Comment te vois-tu évoluer dans les prochaines années ?

Au studio, en train de bosser sur la prochaine balle que le monde va se prendre. C'est ma seule vocation. On a tous des trucs qui font qu’on reste en vie. Moi, c'est la musique qui fait que j'arrive encore à supporter cette réalité.

Photographie de Jeune Morty dans un hôtel parisien sur un appareil à bagage

Antoni Cadillat / Mosaïque Magazine

Comment expliques-tu ta résilience au cours de ta carrière ?
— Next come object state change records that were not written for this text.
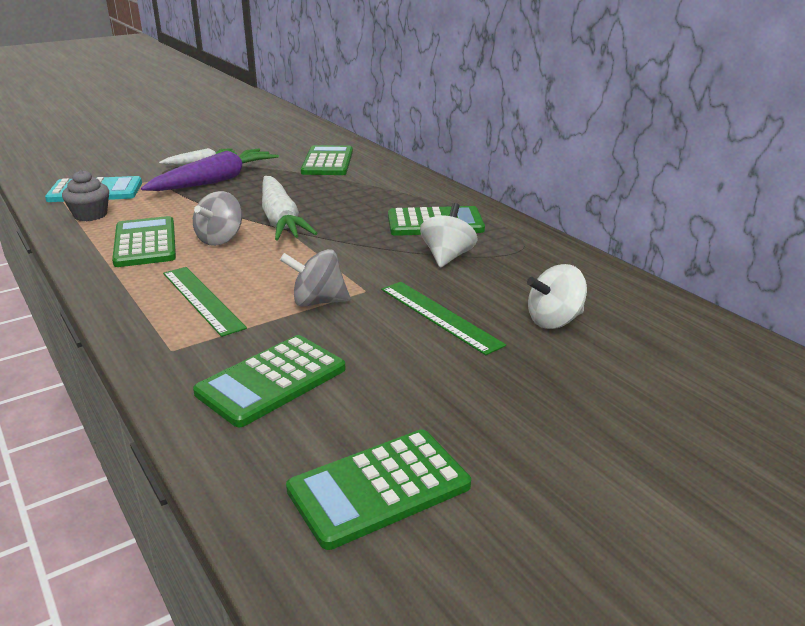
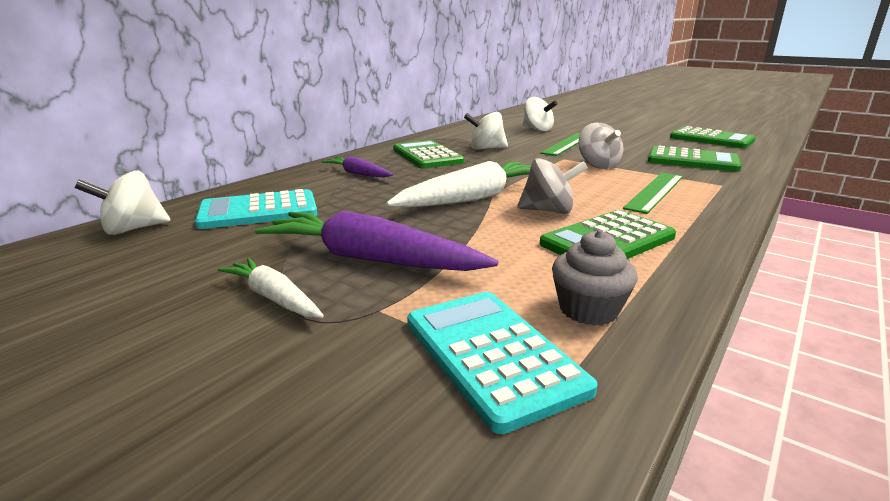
camera: 110 degrees left, 5 degrees down
(327, 139) = (133, 229): none -> white spinning top
(327, 162) = (258, 211): green calculator -> turquoise calculator
(391, 191) = (358, 174): none -> purple carrot

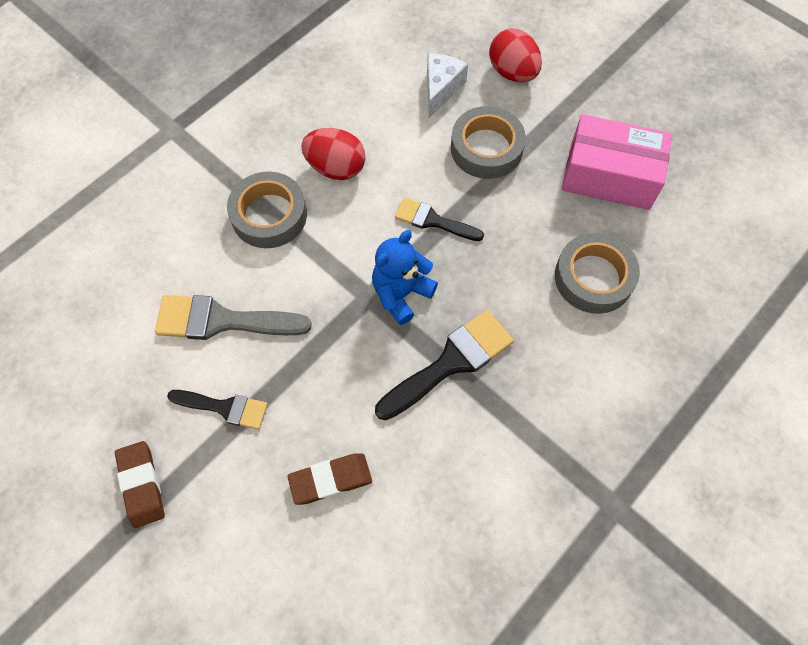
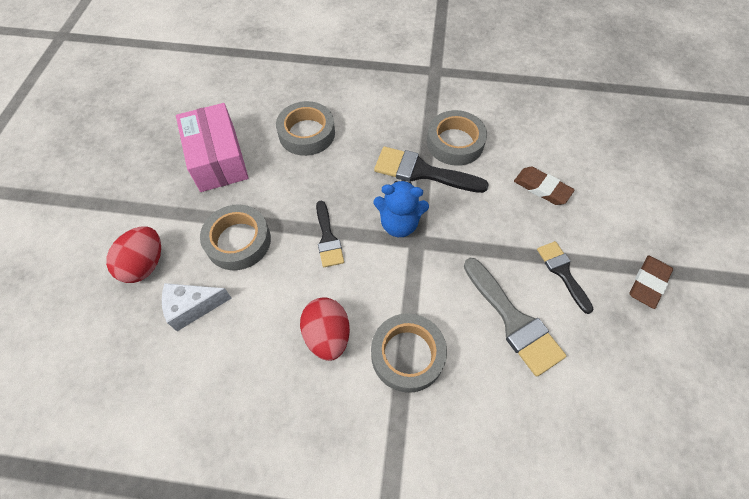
camera: 125 degrees left, 5 degrees down
(467, 432) = (455, 143): none -> grey tape

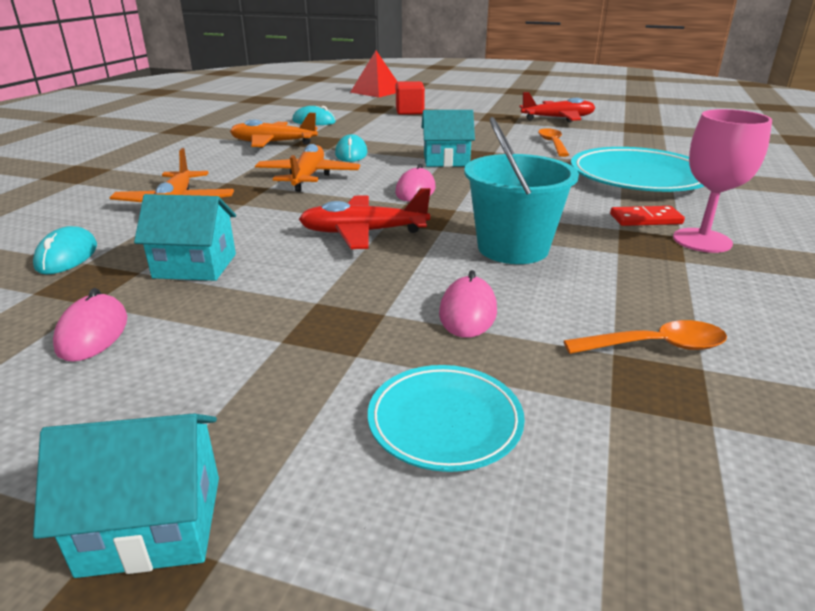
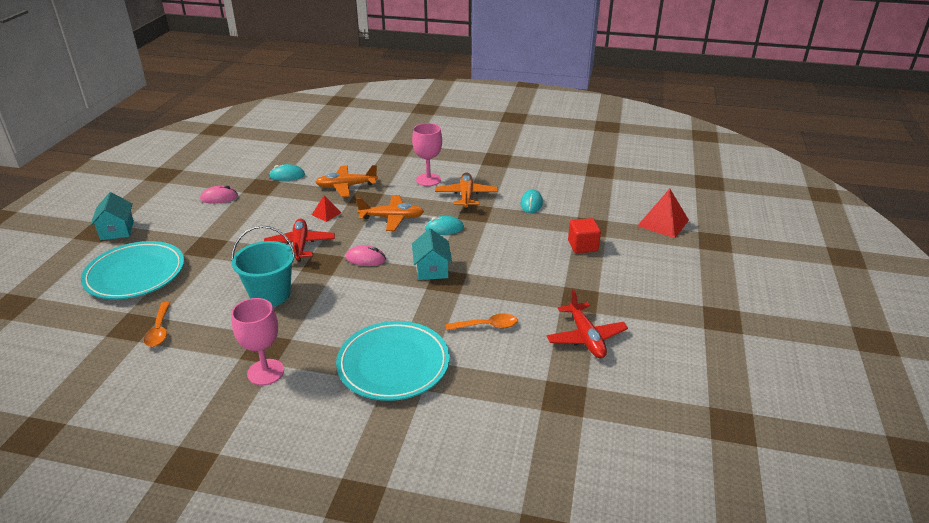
camera: 85 degrees right, 5 degrees up
(195, 266) = (270, 206): turquoise house -> none
(208, 158) = (428, 180): none -> pink goblet
(264, 217) = (326, 213): none -> red pyramid
(445, 422) = (135, 274): turquoise plate -> turquoise plate, size x1.81
(468, 312) = (206, 279): pink mouse -> none
(645, 219) = (304, 353): red domino -> none

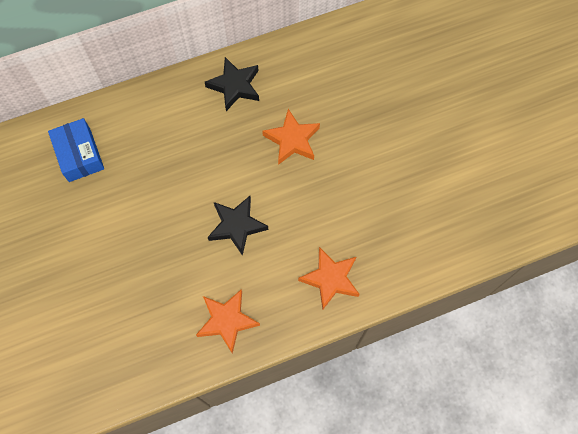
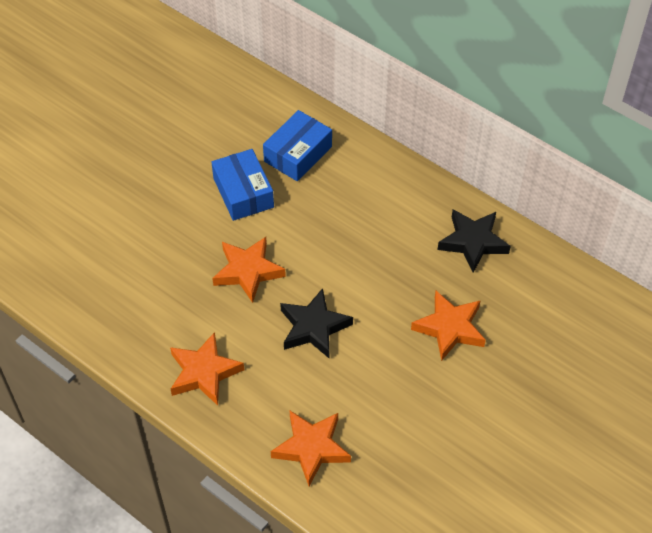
camera: 60 degrees right, 15 degrees down
(87, 211) = (243, 192): none -> blue box
(160, 245) = (248, 271): none -> orange star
J’ai été très têtu. Je me vois comme un rookie éternel. J'ai toujours cherché à être le meilleur, mais pas être le meilleur. Quand t'es le meilleur, tu stagnes parce que tu occupes une place.

Le fait d’être un éternel rookie, est-ce de là que vient le « Jeune » de Jeune Morty ?

On m'a blazé « Morty » et j'ai ajouté « jeune » pour garder la connotation française. Quand j’irai à l'international, les Américains se forceront à parler en français lorsqu’ils m’adresseront la parole. « Morty », c'est une référence à la série Rick et Morty parce que cet enfoiré vit plein de trucs. Dans sa vie, c'est l'euphorie, c'est l'extase. Si tu regardes bien, au fil des épisodes, il n'a jamais de répit. Il est dans l'instantané, il vit, comme moi. Je pense rarement à demain.